Show Abstract | Download Original | Original Source | Check in Google Scholar | DOI: 10.18196/jrc.v6i1.22258

Abstract

Diabetes mellitus (DM) is a chronic condition requiring lifelong management due to inadequate insulin secretion or inefficacy of insulin. Its global prevalence has led to extensive research focusing on diagnosis, prevention, and treatment. The developments in artificial intelligence (AI) have improved diabetes management and prediction. This paper provides a comprehensive review of the contributions of machine learning (ML) algorithms in predicting and classifying diabetes. The review examines research on artificial intelligence techniques used to predict diabetes over the past six years, intending to identify the latest innovations and trends in this field. This time frame reflects recent methodological advances and new applications that exemplify the current state of artificial intelligence in diabetes prediction.

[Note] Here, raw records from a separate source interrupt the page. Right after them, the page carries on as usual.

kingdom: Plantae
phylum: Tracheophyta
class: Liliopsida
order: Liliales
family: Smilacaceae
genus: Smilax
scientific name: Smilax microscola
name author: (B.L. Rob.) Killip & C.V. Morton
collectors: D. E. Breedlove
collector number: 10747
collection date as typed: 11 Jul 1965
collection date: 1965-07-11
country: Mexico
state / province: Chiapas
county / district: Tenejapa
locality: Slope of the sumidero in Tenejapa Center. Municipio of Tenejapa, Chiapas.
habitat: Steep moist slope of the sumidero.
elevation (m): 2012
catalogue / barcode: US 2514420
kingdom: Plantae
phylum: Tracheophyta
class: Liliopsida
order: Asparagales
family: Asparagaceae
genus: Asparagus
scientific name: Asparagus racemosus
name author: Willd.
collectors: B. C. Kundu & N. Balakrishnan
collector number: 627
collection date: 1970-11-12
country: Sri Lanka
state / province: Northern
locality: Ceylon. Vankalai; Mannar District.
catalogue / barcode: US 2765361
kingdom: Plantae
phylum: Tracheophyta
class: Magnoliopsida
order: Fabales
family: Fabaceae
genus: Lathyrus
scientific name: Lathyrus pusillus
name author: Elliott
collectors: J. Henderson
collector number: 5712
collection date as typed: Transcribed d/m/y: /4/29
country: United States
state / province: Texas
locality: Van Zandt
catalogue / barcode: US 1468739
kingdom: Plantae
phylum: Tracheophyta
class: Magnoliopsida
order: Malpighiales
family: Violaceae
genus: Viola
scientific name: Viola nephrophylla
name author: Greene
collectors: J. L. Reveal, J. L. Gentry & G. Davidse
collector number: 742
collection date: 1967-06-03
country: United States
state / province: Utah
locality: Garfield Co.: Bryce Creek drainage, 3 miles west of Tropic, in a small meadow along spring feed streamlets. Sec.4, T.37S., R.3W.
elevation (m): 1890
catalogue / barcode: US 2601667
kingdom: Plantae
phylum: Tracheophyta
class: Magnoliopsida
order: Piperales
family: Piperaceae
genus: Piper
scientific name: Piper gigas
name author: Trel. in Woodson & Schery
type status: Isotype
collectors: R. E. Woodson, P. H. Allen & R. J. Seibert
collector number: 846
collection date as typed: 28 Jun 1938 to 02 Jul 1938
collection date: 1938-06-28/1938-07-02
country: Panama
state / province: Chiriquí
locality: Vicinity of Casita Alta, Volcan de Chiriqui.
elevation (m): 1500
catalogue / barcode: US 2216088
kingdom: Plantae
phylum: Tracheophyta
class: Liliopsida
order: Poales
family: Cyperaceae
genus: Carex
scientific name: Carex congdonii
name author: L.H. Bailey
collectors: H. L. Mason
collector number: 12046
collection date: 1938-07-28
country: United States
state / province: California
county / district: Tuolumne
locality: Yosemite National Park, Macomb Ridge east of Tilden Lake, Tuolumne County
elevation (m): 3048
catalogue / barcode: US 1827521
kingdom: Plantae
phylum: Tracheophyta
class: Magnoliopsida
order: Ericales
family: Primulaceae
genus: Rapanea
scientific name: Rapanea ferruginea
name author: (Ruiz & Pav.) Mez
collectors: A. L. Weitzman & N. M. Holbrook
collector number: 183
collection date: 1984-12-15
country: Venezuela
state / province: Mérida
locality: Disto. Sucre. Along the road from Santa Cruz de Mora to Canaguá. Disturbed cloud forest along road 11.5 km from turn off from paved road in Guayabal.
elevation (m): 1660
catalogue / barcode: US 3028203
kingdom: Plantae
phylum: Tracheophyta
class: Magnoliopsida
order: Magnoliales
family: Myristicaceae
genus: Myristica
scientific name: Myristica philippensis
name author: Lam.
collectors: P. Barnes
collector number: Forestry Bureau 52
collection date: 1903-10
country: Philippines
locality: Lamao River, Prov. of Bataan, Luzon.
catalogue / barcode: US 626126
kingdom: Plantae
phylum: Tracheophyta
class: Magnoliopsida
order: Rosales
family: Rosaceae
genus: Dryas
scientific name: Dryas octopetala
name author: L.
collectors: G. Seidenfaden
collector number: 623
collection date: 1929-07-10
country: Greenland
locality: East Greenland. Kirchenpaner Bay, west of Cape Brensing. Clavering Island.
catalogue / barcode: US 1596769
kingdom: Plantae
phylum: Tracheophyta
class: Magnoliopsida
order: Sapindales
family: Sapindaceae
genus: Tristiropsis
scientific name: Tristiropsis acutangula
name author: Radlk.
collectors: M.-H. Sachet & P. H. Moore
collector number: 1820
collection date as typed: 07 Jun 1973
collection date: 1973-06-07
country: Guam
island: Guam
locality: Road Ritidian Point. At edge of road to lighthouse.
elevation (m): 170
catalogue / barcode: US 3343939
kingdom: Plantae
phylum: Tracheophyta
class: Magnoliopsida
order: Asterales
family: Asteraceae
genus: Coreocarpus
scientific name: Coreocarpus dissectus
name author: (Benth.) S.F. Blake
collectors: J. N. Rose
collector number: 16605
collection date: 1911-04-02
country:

It covers dataset selection, preprocessing, AI algorithms application, and evaluation methodologies. The results of this review show that the most predominant methods used in diabetes prediction are Random Forest, Logistic Regression, Decision Trees, Support Vector Machine, Naïve Bayes, and K-Nearest Neighbors, each with distinct advantages and limitations. The review also shows through its examination that the highest accuracy provided by the hybrid approach was 99.4%, the ensemble approach (ada boost) was 98.8%, deep learning (DNN) was 98.04%, and traditional machine learning (decision tree_ ID3) was 99%. Most studies conducted for diabetes prediction trained the models on specific datasets, which makes their generalizability to diverse populations and healthcare settings limited. The future directions must address ensuring the robustness and generalizability of predictive models through comprehensive external validation across various populations, settings, and geographic areas.